Smokers have a thinner outer brain layer than non-smokers, scientists have discovered.

Past studies have long linked smoking to heightened risk of cancer and lung disease.

And research has shown smokers are more likely to endure premature ageing, gum disease, go on to develop Alzheimer’s and heart disease.

But if that long list is not reason enough to stub out your last cigarette, a new study has revealed the damaging effect smoking has on the brain.

Scientists in Edinburgh and Montreal found the brain cortex is thicker in non-smokers than smokers.

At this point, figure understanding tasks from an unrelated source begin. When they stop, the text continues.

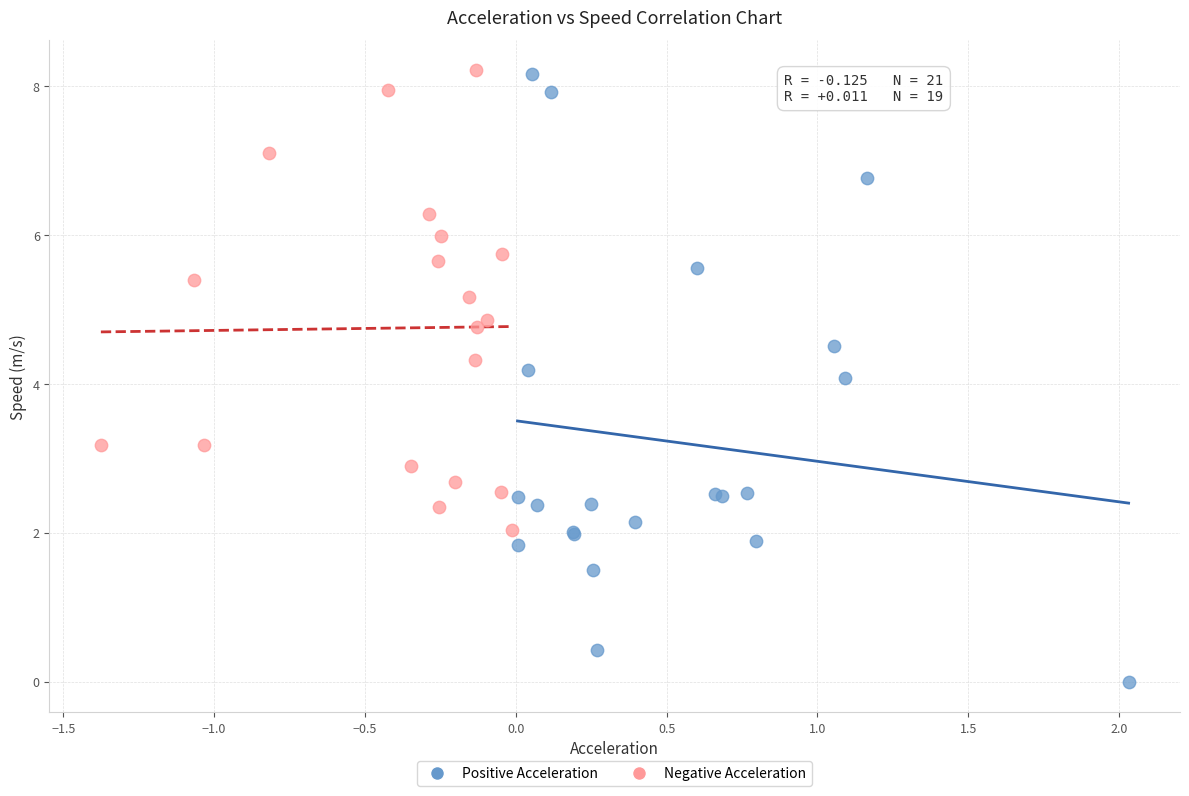

Which series contains the lowest Y value?

Positive Acceleration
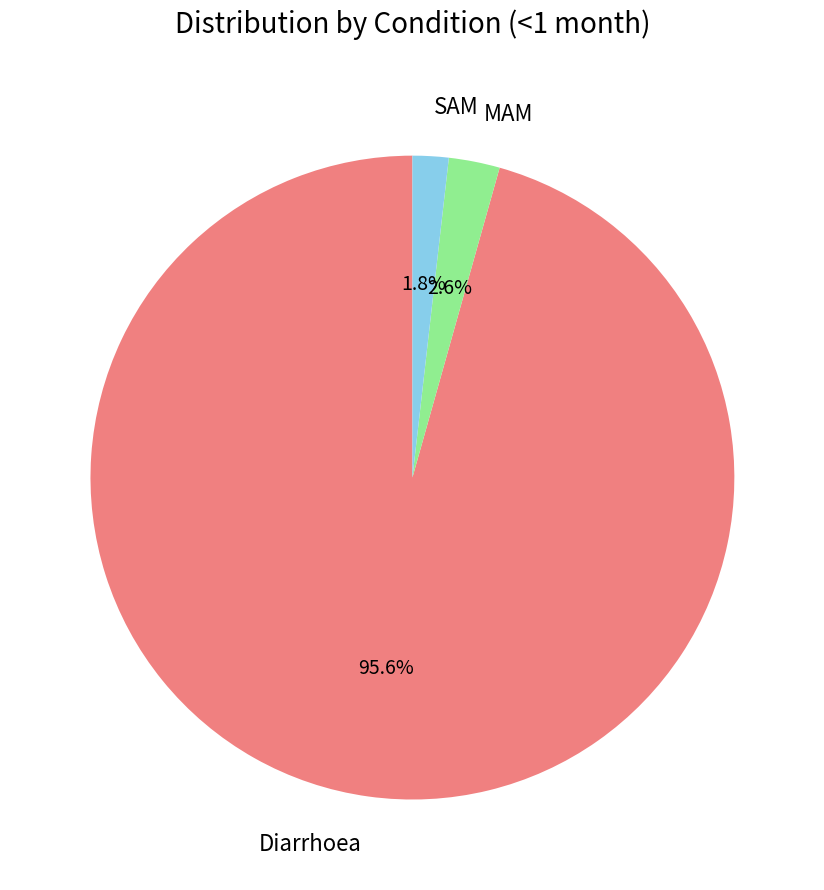

Combined, what portion of the pie is Diarrhoea and SAM?

97.4%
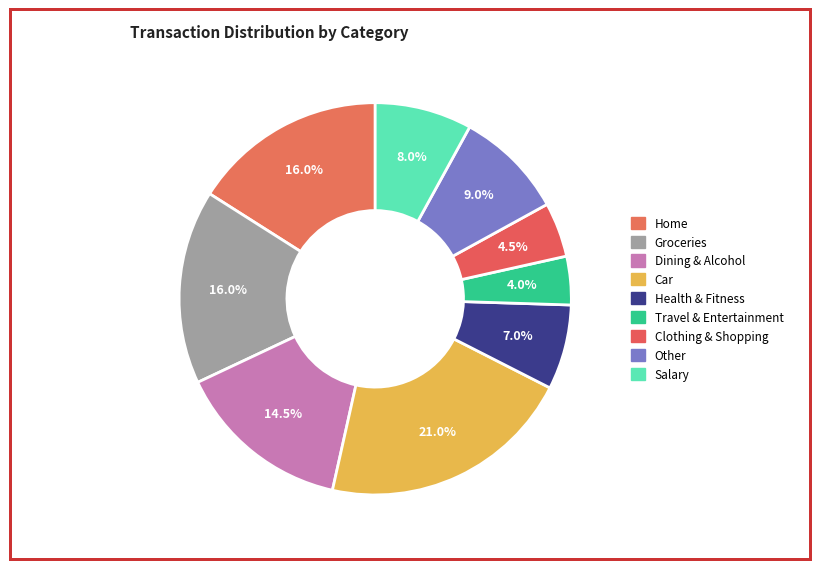

How many segments does this pie chart have?

9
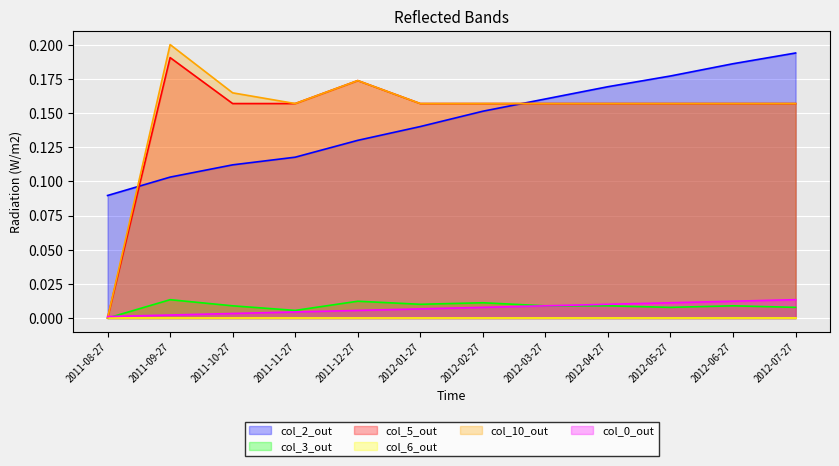

True or false: col_3_out and col_2_out cross at least once.

False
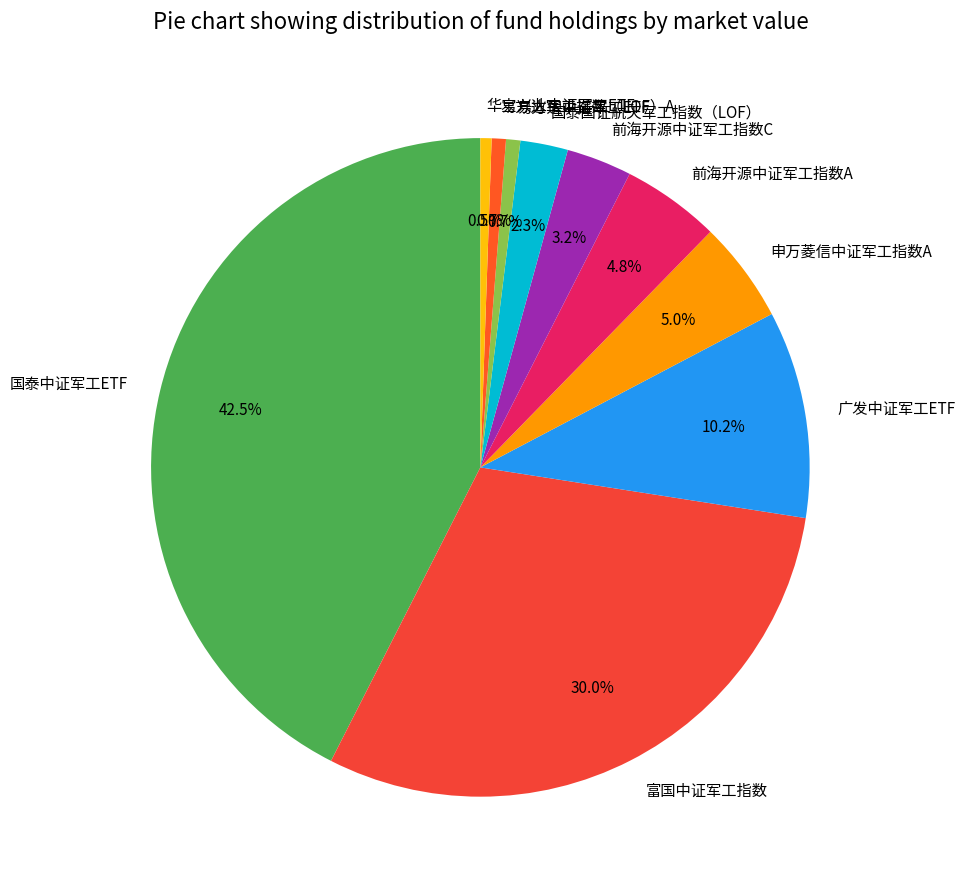

To the nearest percent, what portion does 易方达中证军工ETF represent?

1%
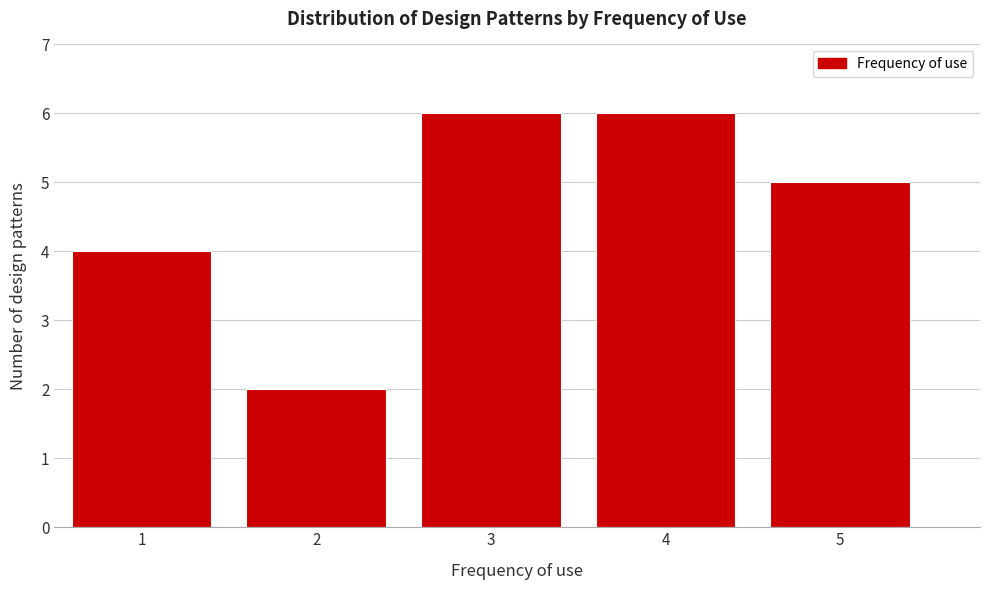

Reading right to left, list all the values displayed in this chart.

5=5	4=6	3=6	2=2	1=4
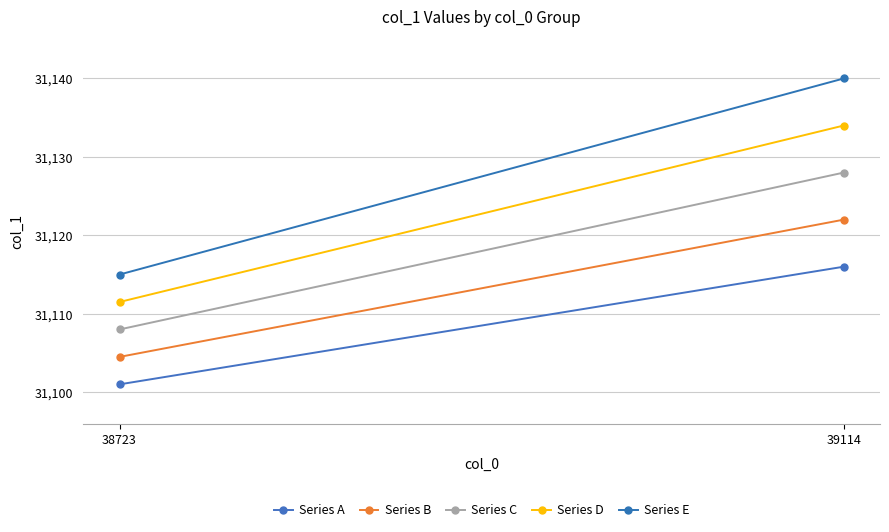

What is the difference between the highest and lowest values at 38723?

14.0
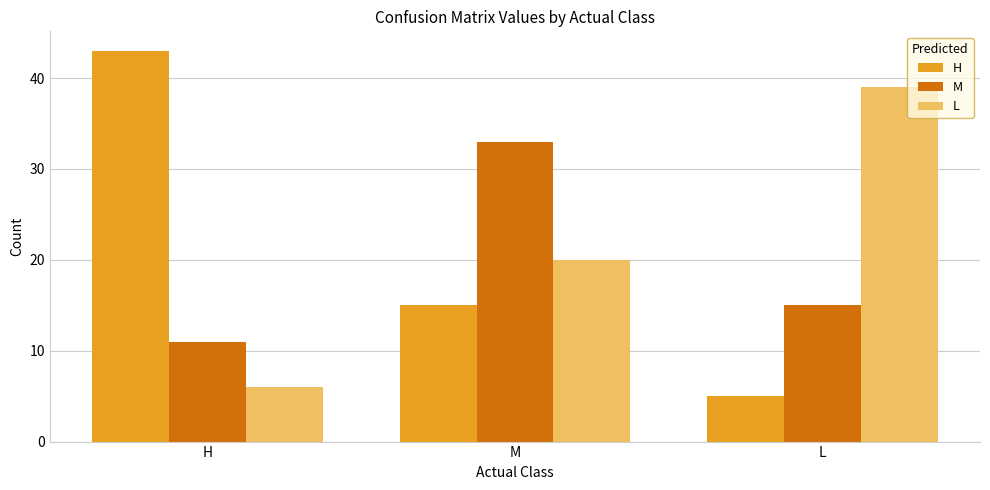

What is the highest value of the H series?

43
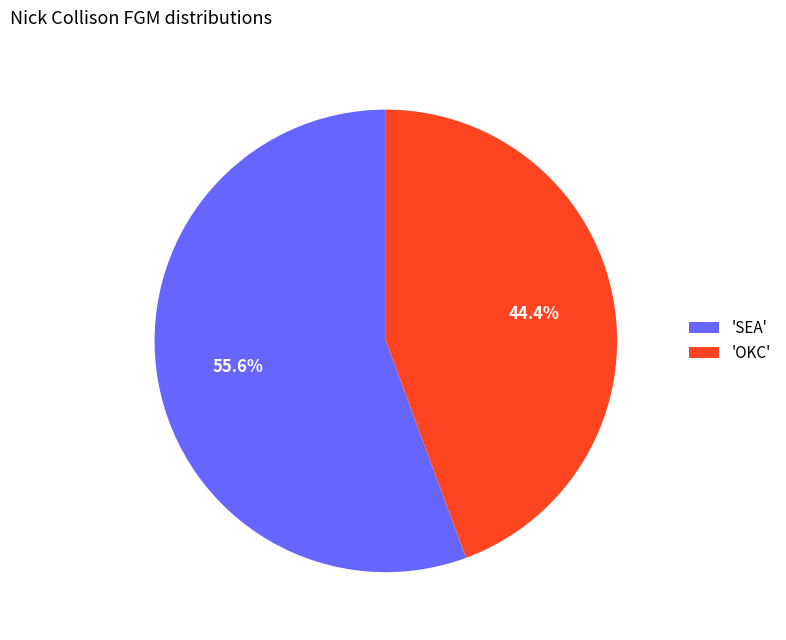

Count the number of slices in the pie.

2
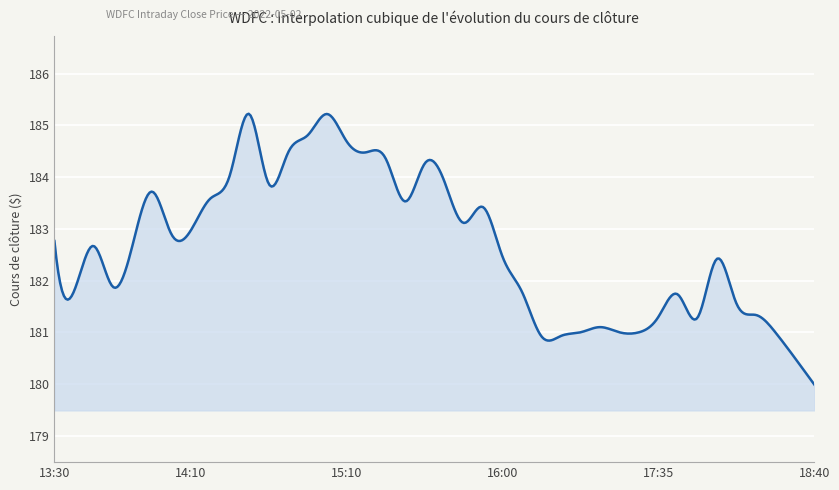

What is the minimum value shown in the chart?

180.0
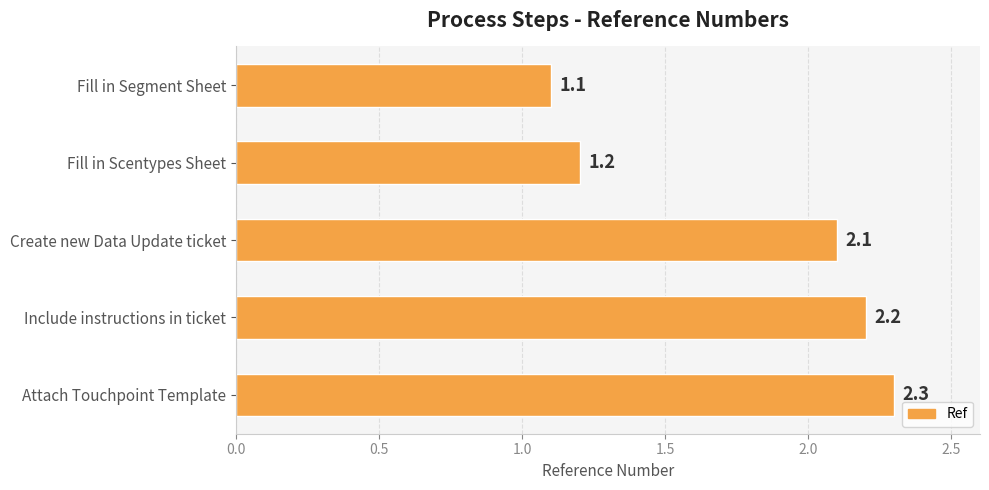

What is the approximate value at Attach Touchpoint Template?

2.3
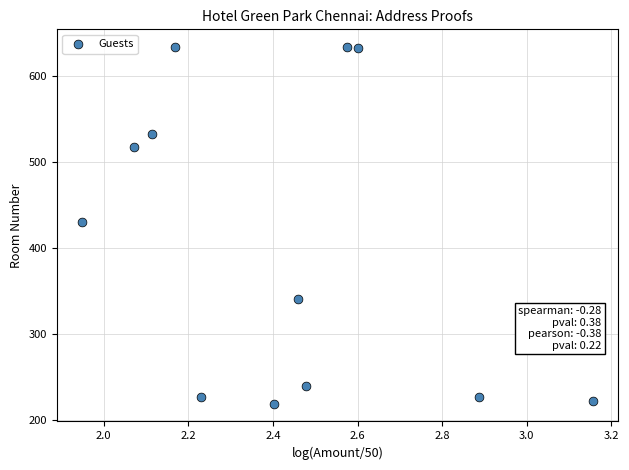

What Y value in the scatter plot is closest to 426?

431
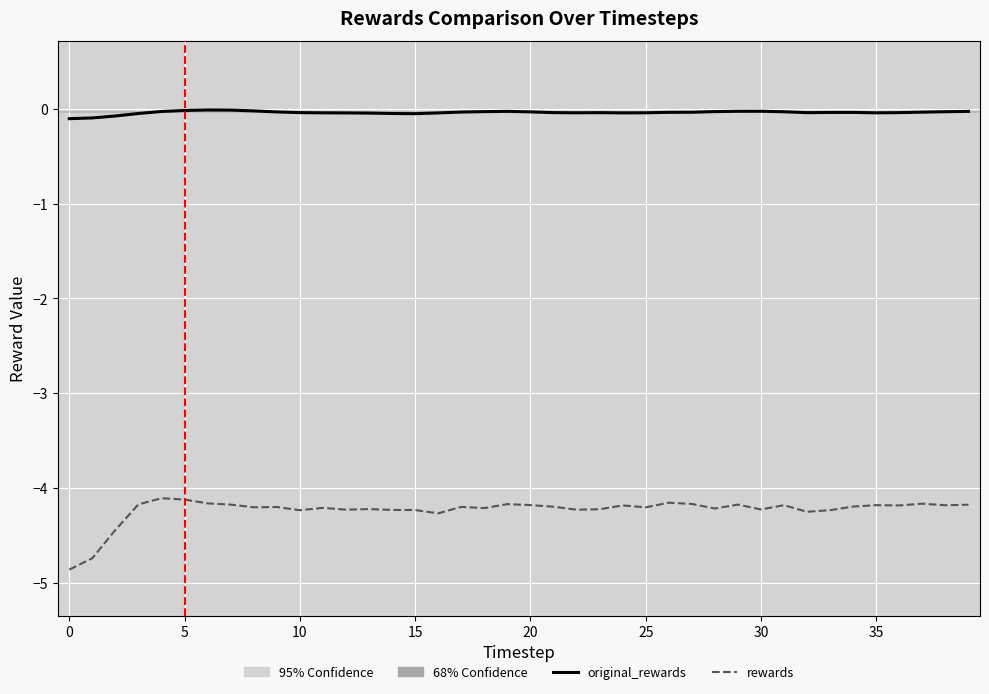

Rank the series by their maximum value, from lowest to highest.

rewards, original_rewards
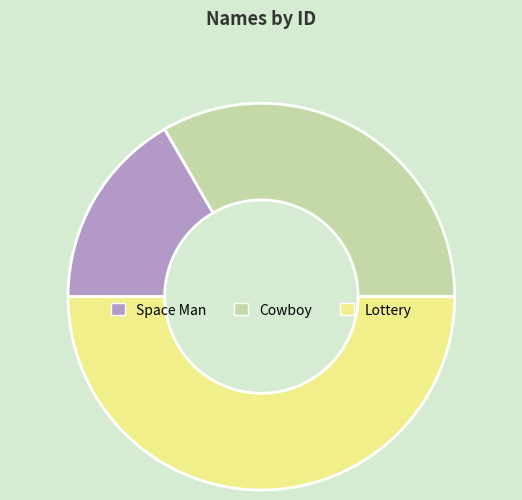

Rank the categories by value from highest to lowest.

Lottery, Cowboy, Space Man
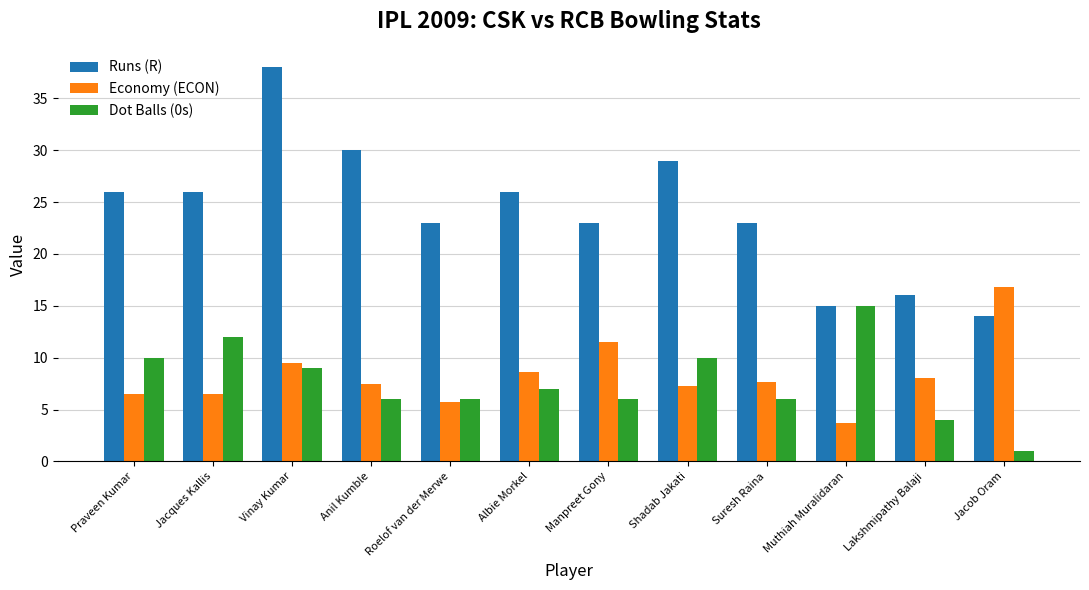

Which category has the highest value in the Economy (ECON) series?

Jacob Oram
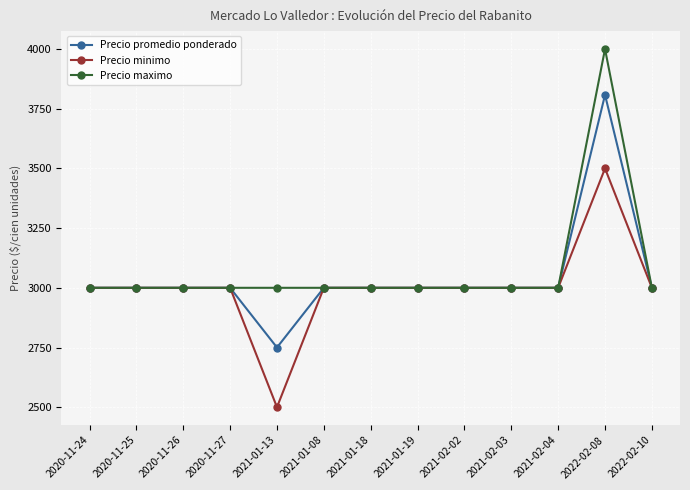

What is the label of the 4th point from the left?

2020-11-27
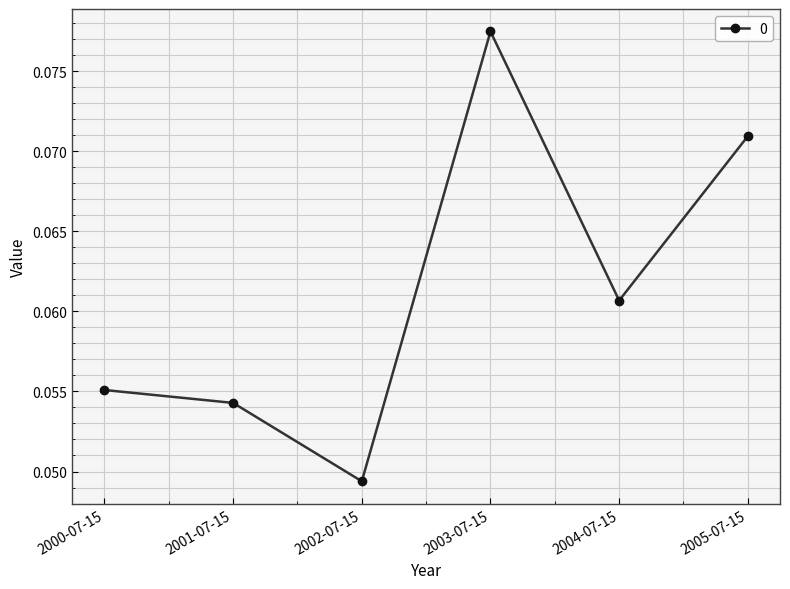

What position from the right is 2003-07-15?

3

The cortex is the outer layer of the brain in which critical cognitive functions such as memory, language and perception take place.

They cautiously suggest that the cortex might regain some thickness once smokers quit the habit.

But they added that was not seen in all regions of the brain.

The study gathered health data and examined MRI scans of 224 men and 260 women with an average age of 73, around half of whom were former or current smokers.

The scientists from Edinburgh University and McGill University, analysed how a person’s smoking habit was linked with the thickness of the brain’s cortex using detailed MRI brain scans, careful image analysis and statistical models.

Professor Ian Deary, from the University of Edinburgh, who led the research, said: ‘It is important to know what is associated with brain health in older age.

‘From these data we have found a small link between smoking and having thinner brain grey matter in some regions.